Records shown:
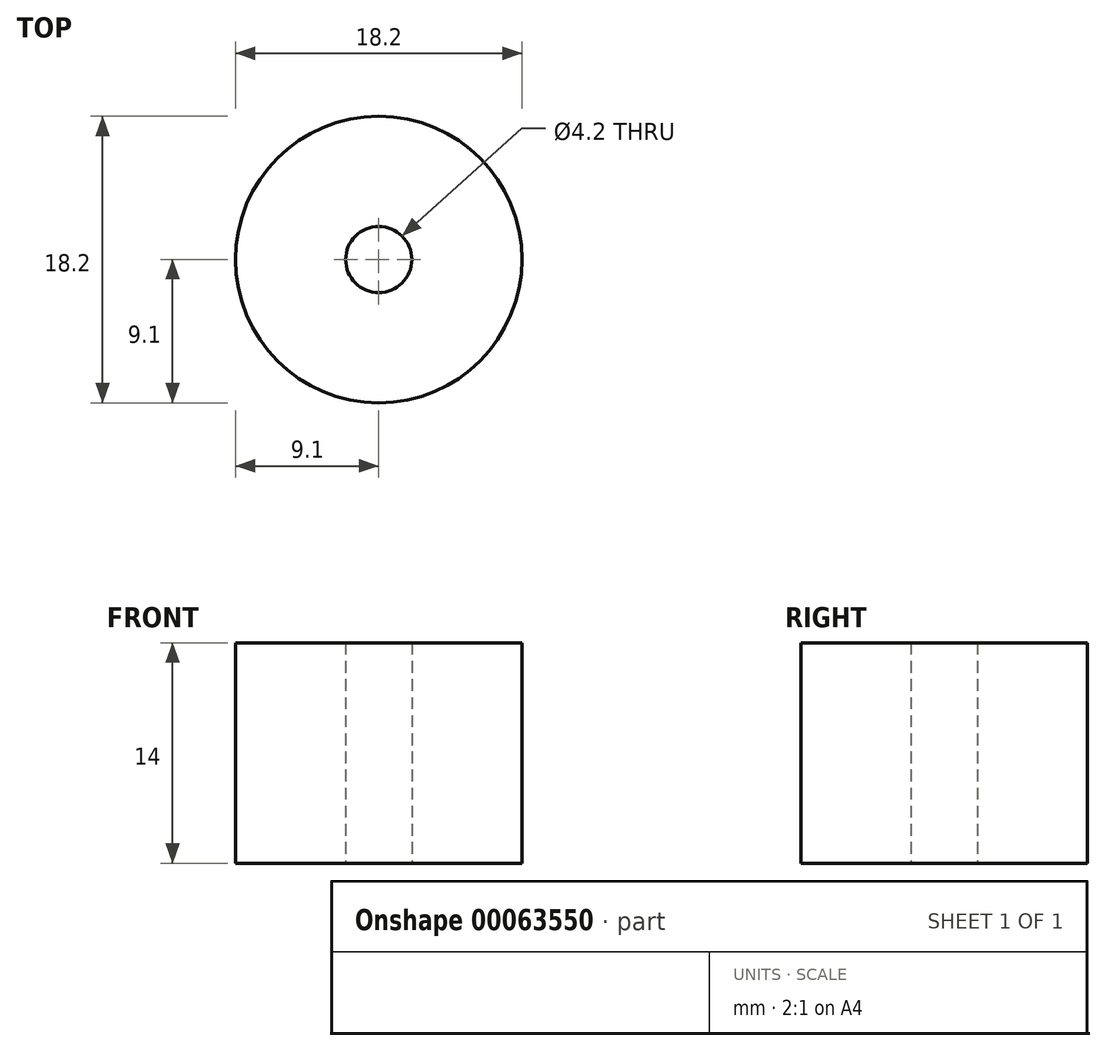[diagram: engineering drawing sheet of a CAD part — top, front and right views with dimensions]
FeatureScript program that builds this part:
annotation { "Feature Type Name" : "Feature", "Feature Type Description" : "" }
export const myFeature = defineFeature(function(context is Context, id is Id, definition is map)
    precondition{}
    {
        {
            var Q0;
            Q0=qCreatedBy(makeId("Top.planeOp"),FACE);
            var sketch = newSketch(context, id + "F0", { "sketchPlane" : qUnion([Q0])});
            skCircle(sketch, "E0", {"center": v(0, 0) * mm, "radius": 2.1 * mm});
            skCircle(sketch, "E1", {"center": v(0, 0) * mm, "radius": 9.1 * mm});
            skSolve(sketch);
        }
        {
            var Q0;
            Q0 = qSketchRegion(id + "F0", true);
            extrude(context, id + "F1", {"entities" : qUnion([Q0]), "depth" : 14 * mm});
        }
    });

Instructions to follow:
Rewrite the records above, changing "dimensions" to "measurements" and leaving everything else unchanged. Omit the pictures from your answer.

Finished exercise:
[diagram: engineering drawing sheet of a CAD part — top, front and right views with measurements]
FeatureScript program that builds this part:
annotation { "Feature Type Name" : "Feature", "Feature Type Description" : "" }
export const myFeature = defineFeature(function(context is Context, id is Id, definition is map)
    precondition{}
    {
        {
            var Q0;
            Q0=qCreatedBy(makeId("Top.planeOp"),FACE);
            var sketch = newSketch(context, id + "F0", { "sketchPlane" : qUnion([Q0])});
            skCircle(sketch, "E0", {"center": v(0, 0) * mm, "radius": 2.1 * mm});
            skCircle(sketch, "E1", {"center": v(0, 0) * mm, "radius": 9.1 * mm});
            skSolve(sketch);
        }
        {
            var Q0;
            Q0 = qSketchRegion(id + "F0", true);
            extrude(context, id + "F1", {"entities" : qUnion([Q0]), "depth" : 14 * mm});
        }
    });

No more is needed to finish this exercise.